“你们顾总没有其他的嘱咐了吗?”贺知容问。
“他说……留一间书房给他,以后过来可以办公。”
“他现在还住在其他的地方吗?”贺知容鬼使神差地问出了口,问完才觉得自己蠢得可以。
顾承言不住在其他的地方,难道露宿街头吗?
“抱歉贺先生,我不是顾总的助理,我也不是很了解顾总的日常习惯。”
“没事,我随便问的。”
除了别墅,顾承言还给贺知容安排了一个保姆阿姨和司机,照顾他的饮食起居和日常出行。
可以说,顾承言把能想到的都给安排了。
“阿姨可以留下,司机就不用了。我自己可以开车上下班,而且这里离学校也不远,天气开不错的话,我应该会选择步行。”
“司机可以以备不时之需。顾总平时会有应酬,难免又喝多的时候,就需要有人接送。

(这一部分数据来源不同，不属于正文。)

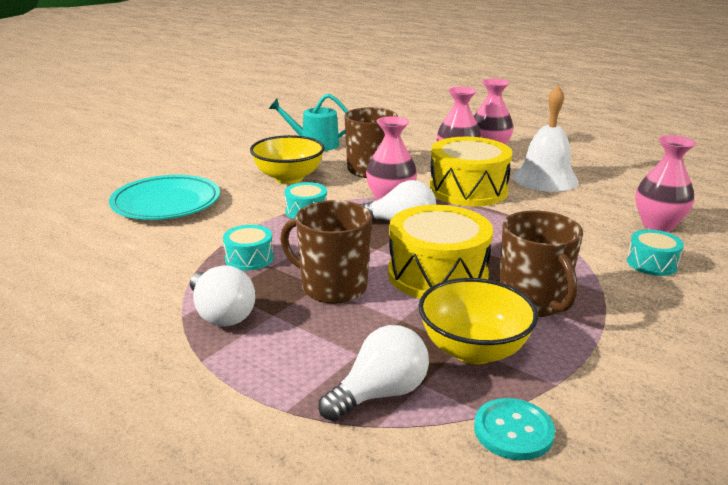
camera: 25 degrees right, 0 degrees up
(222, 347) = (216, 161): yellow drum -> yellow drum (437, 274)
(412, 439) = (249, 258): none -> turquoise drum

”
这话什么意思?
又是留书房,又是留司机的,难道意思是顾承言打算在这里长住?
很快,贺知容的想法被证实了。
那个姓佟的保姆阿姨跟贺知容介绍起了自己:“我姓佟,今年五十八岁。我来顾家帮工已经快四十年了,少爷是我一手带大的。听说他要结婚了,我就从顾家跟着一起搬过来了。”
整个屋子,都是顾承言的人。
不,连屋子都是顾承言的。
贺知容像是一个外来的闯入者一样。
快到中午的午饭时间,佟阿姨问贺知容想吃些什么,贺知容回答随便。佟阿姨便按照顾承言事先嘱咐的,做了许多鱼虾。
清汤鱼丸,油爆小河虾,还有一道炒青菜。
贺知容说得清淡些,不用太多菜式,简单一些,
这顿饭,贺知容吃得很舒服。
放在平时,每次吃完饭,贺知容都要晕碳一会,回去睡个午觉。可是今天回到顾承言特地为他准备的卧室,他却睡不着了。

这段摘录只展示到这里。